__SOURCE EXTRACT__:
********************

Well, it was some kind six-and-one-thirds innings--really, aside from A-Rod's heroics, the only bright spot of this whole dreary month.

Tuesday, May 01, 2007

Yankees 10. Rangers 1

You start with the kid.

Phil Hughes.

In my lifetime, who have I seen, coming up from the Yankee minors, with this much promise?

Gator.

Rags.

Drabek, maybe.

Leiter.

Taylor, and never mind that punk.

Mo.

Pettitte.

And then, and then, and gentlemen, and then . . .

Ah, not so much.

Lilly? No. Ridiculously overpaid.

I thought it was nice in the first few innings, how Hughes worked around a few walks for a couple of double plays.

And then.

And then, and then, and gentlemen, and then . . .

Jeeeeeeeesus. Anybody get a load of this kid's stuff?

I had thought Bert Blyleven's slow curve was the best I'd ever seen.

And then.

And then Hughes threw a ball that started at a batter's teeth and dropped over his shoes.

A pitch you can't hit--thrown for a strike, no less.

Holy crap.

The kid's got speed, control, location. Movement. He throws high fastballs no one catches up to, curves he can spot, changeups that make the hit-happy Rangers look like fools.

So, of course, given this season, he leaves in the seventh. No-hitter going.

Hamstring.

All things Yankee. Circa 2007.

But, uh, the kid stays in the picture.

The smell of the grass, or whatever

So we return to the sheer joy of the game.

Out of, you know, desperation.

I always think of my favorite baseball summers. In descending order: 1996, 1978, 1998.

The first: Return to Glory.

********************

__EXERCISES TO COMPLETE__:
[1] Render this sentence from the Yankees recap in Spanish: "I had thought Bert Blyleven's slow curve was the best I'd ever seen."
[2] Rewrite the stretch of the Yankees recap from "A pitch you" through "in the picture.", switching "Hamstring" to "Blister".

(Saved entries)

********************

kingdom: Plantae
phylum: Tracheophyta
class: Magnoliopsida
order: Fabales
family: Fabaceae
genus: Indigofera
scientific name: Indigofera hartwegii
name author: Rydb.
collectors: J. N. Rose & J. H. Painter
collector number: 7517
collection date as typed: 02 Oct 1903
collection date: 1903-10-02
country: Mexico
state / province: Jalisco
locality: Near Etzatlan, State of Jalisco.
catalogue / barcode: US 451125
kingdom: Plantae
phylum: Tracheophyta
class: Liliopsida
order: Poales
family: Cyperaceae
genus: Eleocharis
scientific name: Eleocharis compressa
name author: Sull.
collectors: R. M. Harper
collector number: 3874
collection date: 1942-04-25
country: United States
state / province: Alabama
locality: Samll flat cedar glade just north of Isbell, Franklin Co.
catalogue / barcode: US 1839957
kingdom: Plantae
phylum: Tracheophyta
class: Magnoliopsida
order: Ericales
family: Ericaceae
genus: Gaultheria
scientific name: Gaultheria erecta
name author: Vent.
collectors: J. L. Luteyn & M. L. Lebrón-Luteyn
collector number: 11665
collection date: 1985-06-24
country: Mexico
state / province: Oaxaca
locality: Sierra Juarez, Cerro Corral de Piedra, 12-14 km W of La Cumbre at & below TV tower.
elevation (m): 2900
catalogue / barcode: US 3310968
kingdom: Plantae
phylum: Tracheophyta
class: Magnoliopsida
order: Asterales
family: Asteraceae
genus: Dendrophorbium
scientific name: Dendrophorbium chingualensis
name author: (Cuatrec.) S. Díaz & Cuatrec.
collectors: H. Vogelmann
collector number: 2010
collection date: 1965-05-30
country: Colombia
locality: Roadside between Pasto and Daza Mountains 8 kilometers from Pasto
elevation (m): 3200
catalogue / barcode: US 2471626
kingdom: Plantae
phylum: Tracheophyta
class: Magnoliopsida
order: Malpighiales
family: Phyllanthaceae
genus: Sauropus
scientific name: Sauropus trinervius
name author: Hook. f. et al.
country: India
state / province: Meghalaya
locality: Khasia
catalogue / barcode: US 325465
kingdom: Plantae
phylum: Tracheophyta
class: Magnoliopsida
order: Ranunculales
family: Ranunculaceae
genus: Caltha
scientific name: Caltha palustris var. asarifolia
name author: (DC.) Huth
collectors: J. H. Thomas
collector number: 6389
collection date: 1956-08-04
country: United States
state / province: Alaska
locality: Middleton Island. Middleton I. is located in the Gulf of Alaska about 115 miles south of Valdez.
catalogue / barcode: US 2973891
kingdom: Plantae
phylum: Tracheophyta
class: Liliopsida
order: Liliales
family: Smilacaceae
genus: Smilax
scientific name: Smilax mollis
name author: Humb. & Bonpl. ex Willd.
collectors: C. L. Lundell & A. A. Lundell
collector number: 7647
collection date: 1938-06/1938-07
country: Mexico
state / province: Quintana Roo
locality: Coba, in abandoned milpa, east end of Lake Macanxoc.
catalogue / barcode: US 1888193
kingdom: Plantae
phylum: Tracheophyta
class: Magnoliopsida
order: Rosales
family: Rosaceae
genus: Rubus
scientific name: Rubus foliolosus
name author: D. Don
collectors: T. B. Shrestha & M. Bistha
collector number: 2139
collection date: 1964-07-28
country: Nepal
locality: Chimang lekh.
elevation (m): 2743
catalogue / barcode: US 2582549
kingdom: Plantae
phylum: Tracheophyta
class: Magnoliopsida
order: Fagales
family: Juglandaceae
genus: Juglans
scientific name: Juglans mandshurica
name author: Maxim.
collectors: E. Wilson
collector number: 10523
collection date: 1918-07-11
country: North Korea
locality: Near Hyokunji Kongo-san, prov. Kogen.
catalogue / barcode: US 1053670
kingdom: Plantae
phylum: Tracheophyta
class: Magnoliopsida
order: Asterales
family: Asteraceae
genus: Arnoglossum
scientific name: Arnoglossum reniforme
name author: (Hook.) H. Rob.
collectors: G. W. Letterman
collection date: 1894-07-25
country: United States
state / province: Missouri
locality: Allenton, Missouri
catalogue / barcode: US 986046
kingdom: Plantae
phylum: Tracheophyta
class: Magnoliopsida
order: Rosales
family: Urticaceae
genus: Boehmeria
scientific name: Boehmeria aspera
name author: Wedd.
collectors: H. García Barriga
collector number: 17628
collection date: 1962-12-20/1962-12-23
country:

********************

__TASK ANSWERS__:
[1] Había pensado que la curva lenta de Bert Blyleven era la mejor que había visto jamás.

[2]
A pitch you can't hit--thrown for a strike, no less.

Holy crap.

The kid's got speed, control, location. Movement. He throws high fastballs no one catches up to, curves he can spot, changeups that make the hit-happy Rangers look like fools.

So, of course, given this season, he leaves in the seventh. No-hitter going.

Blister.

All things Yankee. Circa 2007.

But, uh, the kid stays in the picture.